-- DOCUMENT SEGMENT follows --

During cell division, the particles collected that have been used to produce the test are directly passed on to the daughter cell. Strength of the test is quite variable between the Difflugia species and the strength of the test can be separated into three categories; robust, intermediate and fragile. Robust tests are found to result in a shell with an irregular shape in comparison to the rest of the genus. Shells which are a part of the fragile category are most likely to be constructed from diatom crystals.

Difflugia does not pick particles randomly. Recent studies using advanced microscopes show that Difflugia acts like a skilled builder. It puts heavier, block-shaped minerals near the opening of its shell to keep it stable and balanced. It also uses lighter, flat minerals at the back of the shell.

-- DOCUMENT SEGMENT concluded --
-- DATASET ENTRIES follows --

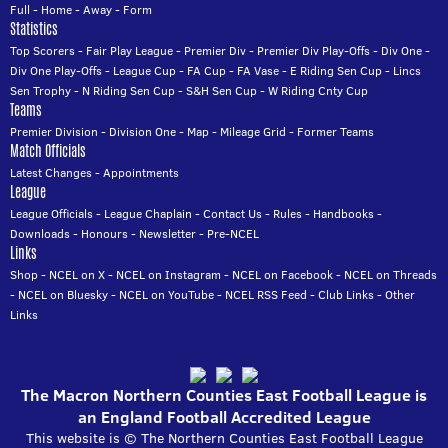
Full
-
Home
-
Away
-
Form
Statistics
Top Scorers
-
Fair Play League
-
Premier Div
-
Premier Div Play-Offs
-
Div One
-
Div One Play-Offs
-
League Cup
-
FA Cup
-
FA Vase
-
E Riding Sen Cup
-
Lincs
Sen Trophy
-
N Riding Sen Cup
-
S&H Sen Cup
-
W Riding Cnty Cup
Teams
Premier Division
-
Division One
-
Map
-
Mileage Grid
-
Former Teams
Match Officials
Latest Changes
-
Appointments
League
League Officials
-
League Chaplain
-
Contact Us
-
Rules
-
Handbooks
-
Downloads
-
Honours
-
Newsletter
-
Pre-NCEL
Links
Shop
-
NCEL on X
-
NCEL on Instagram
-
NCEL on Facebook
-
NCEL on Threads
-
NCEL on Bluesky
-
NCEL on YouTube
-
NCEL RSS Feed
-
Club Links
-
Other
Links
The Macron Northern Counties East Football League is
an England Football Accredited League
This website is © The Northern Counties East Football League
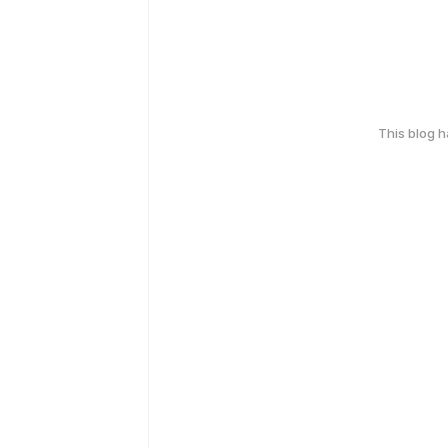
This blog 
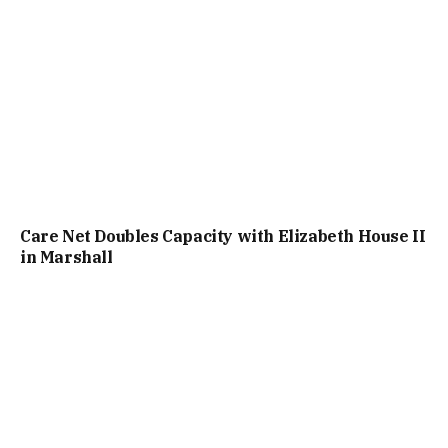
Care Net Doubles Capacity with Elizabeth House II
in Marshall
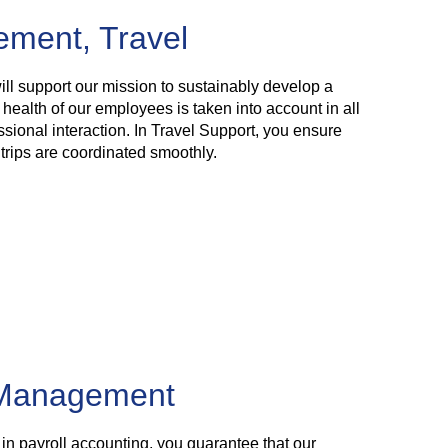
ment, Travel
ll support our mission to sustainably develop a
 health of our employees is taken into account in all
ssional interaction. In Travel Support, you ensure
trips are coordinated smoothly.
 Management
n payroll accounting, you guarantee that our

-- DATASET ENTRIES concluded --

According to the passage on Difflugia, why does the organism place heavier, block-shaped minerals near the opening of its shell?

EXPECTED ANSWER: It puts them there to keep the shell stable and balanced.